No Joy In Death

I know it will shock no one that I am writing about Osama bin Laden today. As you look back in life there are always moments that mark the passage of time. Some of them are wonderful and beautiful. My first date with Sheri is one of those. It was one of those dates where everything went right and 19 years later we are still together. Or yesterday, my beautiful niece and her awesome husband having their first child (we plan to be fake grandparents to that kid. We have to spoil someone).

There are also those moments marked by despair and tragedy. The death of my sister Mary Lou and best friend Curtis are two personal ones that still haunt me. I can still remember vividly the massacre at Columbine.
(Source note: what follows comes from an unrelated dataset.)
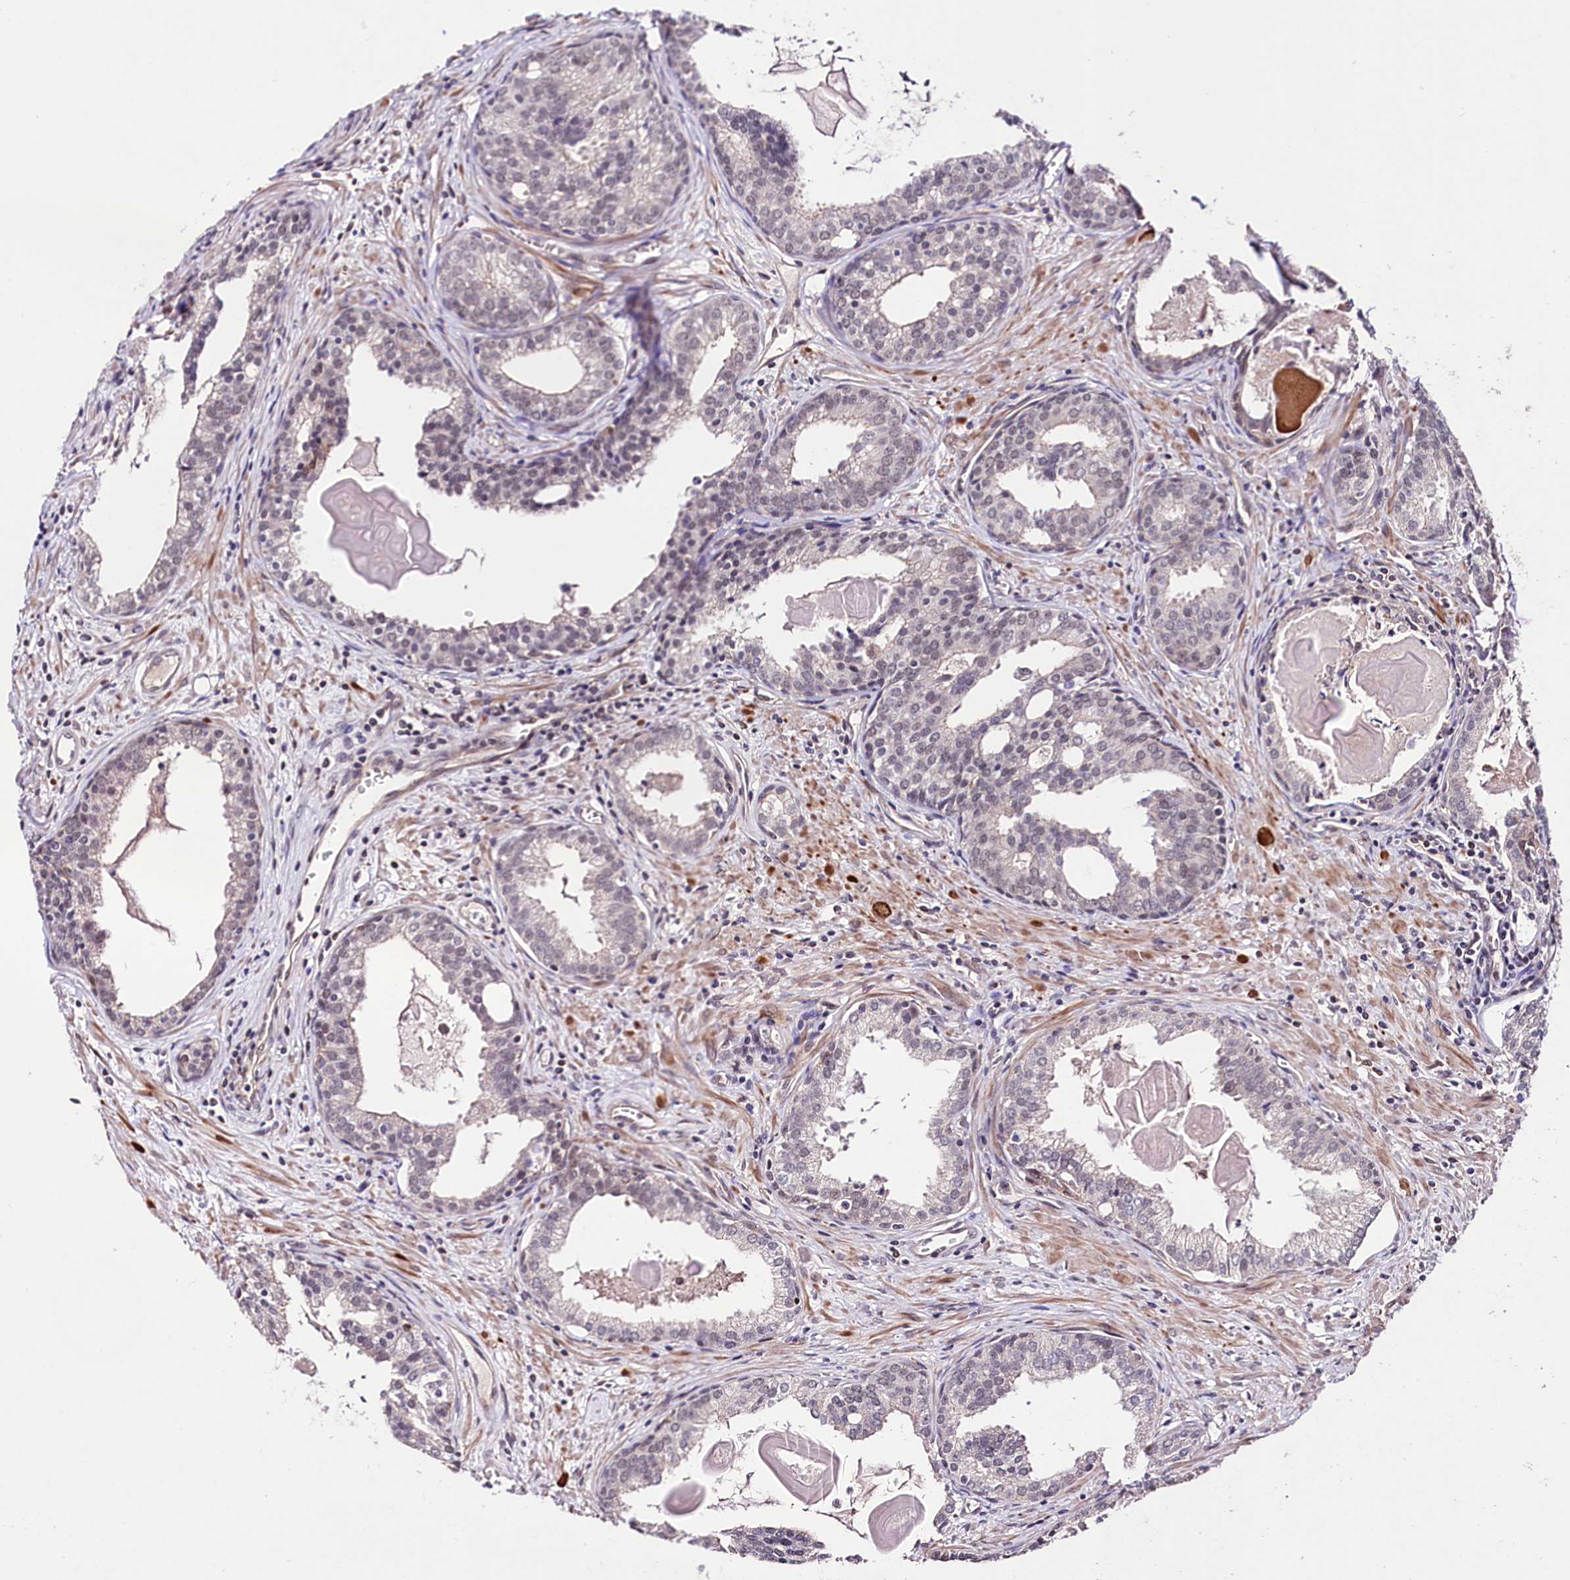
{"staining": {"intensity": "negative", "quantity": "none", "location": "none"}, "tissue": "prostate cancer", "cell_type": "Tumor cells", "image_type": "cancer", "snomed": [{"axis": "morphology", "description": "Adenocarcinoma, High grade"}, {"axis": "topography", "description": "Prostate"}], "caption": "Immunohistochemistry of prostate cancer (adenocarcinoma (high-grade)) demonstrates no expression in tumor cells.", "gene": "TAFAZZIN", "patient": {"sex": "male", "age": 68}}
Sitting in my classroom crying at how senseless the world was sometimes. September 11, 2001 will also be a day I will probably remember on my deathbed. It marked me that strongly.

Sheri and I sat glued to the TV set as we watched the events unfold. We had to tear ourselves away and go to work. Explaining it to my students. Watching the press coverage. Feeling numb for months after the event. Not to mention the direct change, for the worse, of our world. The personal freedoms we let that madman take away from us. I will always believe that much of our reaction was wrong headed. We did exactly what they wanted. We acted afraid. We let them terrorize us.

The summer after the 9/11 attacks Sheri and I visited New York for the first time. I can remember standing at ground zero feeling the weight of the giant hole. All the loss. All the suffering. We walked by a wall with the names of the dead scrawled on it. Messages from their family. Pictures of those who were no longer with us. We weeped openly. The horror carved into my heart forever.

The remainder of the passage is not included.